# Your objective
Rewrite everything from the line containing "Image width covers" down to the end of the data, replacing "Template" with "Format" and leaving all else unchanged.

# Source material
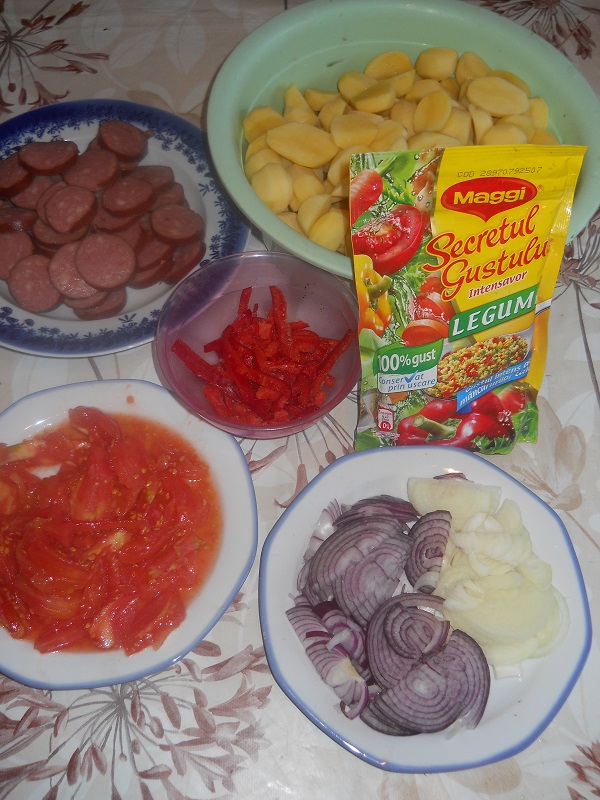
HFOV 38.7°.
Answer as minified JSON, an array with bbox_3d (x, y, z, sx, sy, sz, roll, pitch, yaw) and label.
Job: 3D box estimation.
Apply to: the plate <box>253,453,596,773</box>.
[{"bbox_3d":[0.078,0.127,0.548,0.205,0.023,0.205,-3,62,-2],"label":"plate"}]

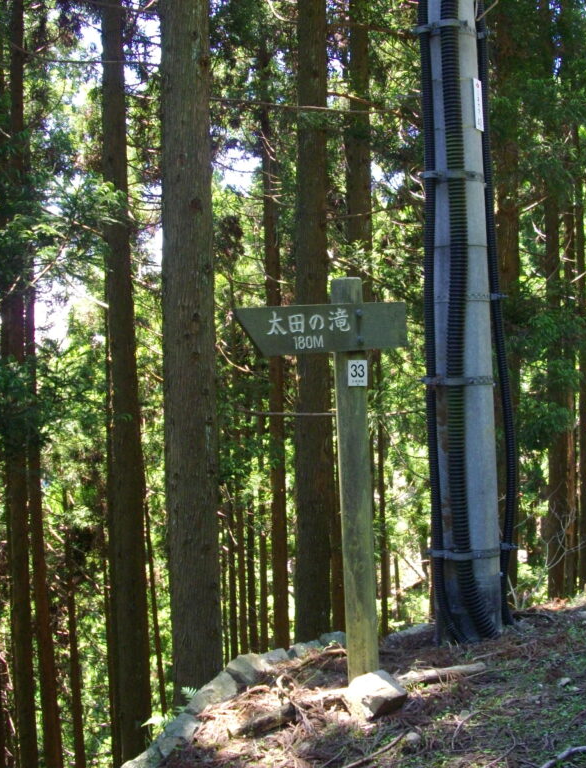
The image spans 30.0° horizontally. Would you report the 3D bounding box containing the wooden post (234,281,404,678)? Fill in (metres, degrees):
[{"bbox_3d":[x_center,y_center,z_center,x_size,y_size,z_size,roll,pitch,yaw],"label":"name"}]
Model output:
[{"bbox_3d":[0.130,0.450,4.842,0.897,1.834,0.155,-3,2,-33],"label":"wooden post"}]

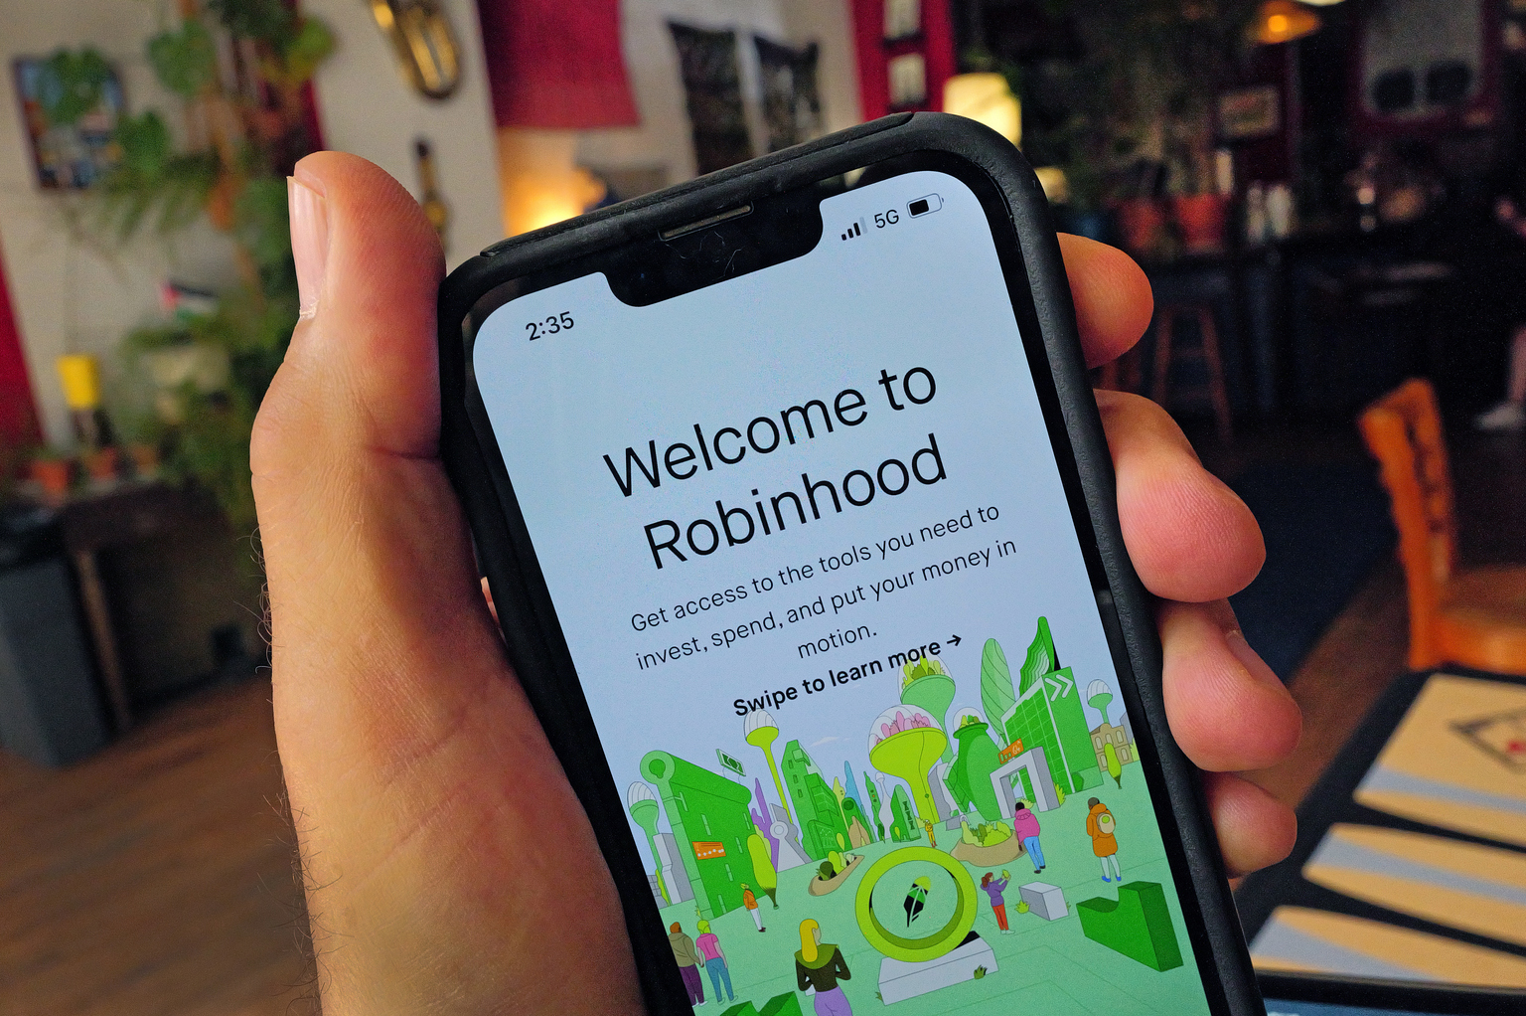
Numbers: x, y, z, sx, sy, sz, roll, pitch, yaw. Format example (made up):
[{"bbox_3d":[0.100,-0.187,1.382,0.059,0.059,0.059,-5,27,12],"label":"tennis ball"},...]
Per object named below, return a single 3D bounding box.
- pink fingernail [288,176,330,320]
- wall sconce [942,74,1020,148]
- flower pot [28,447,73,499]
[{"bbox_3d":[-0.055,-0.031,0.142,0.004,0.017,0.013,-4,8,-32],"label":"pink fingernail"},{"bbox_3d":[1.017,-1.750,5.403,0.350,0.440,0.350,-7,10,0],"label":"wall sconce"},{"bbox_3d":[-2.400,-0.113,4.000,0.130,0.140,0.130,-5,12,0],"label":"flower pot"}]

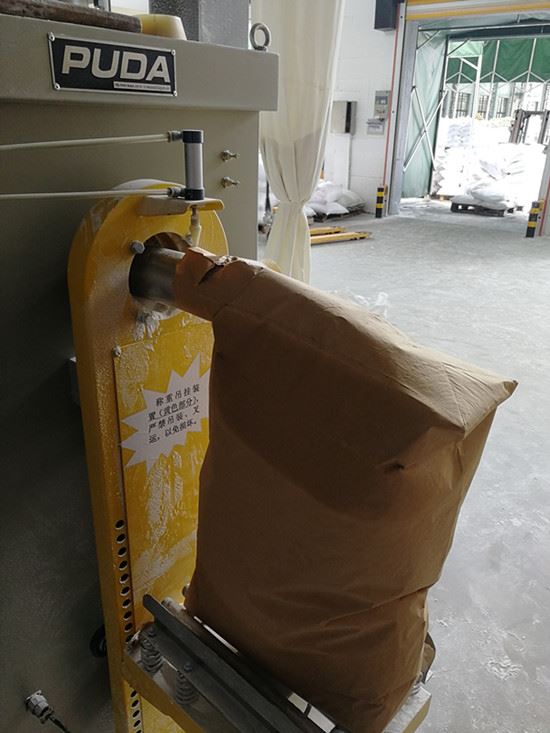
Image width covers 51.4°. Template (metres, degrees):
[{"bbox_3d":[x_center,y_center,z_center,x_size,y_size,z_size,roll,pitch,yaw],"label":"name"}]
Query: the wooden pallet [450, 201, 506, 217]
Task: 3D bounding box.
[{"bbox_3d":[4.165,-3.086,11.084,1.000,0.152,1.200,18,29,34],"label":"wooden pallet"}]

# Answer area
Image width covers 51.4°. Format (metres, degrees):
[{"bbox_3d":[x_center,y_center,z_center,x_size,y_size,z_size,roll,pitch,yaw],"label":"name"}]
Query: the wooden pallet [450, 201, 506, 217]
Task: 3D bounding box.
[{"bbox_3d":[4.165,-3.086,11.084,1.000,0.152,1.200,18,29,34],"label":"wooden pallet"}]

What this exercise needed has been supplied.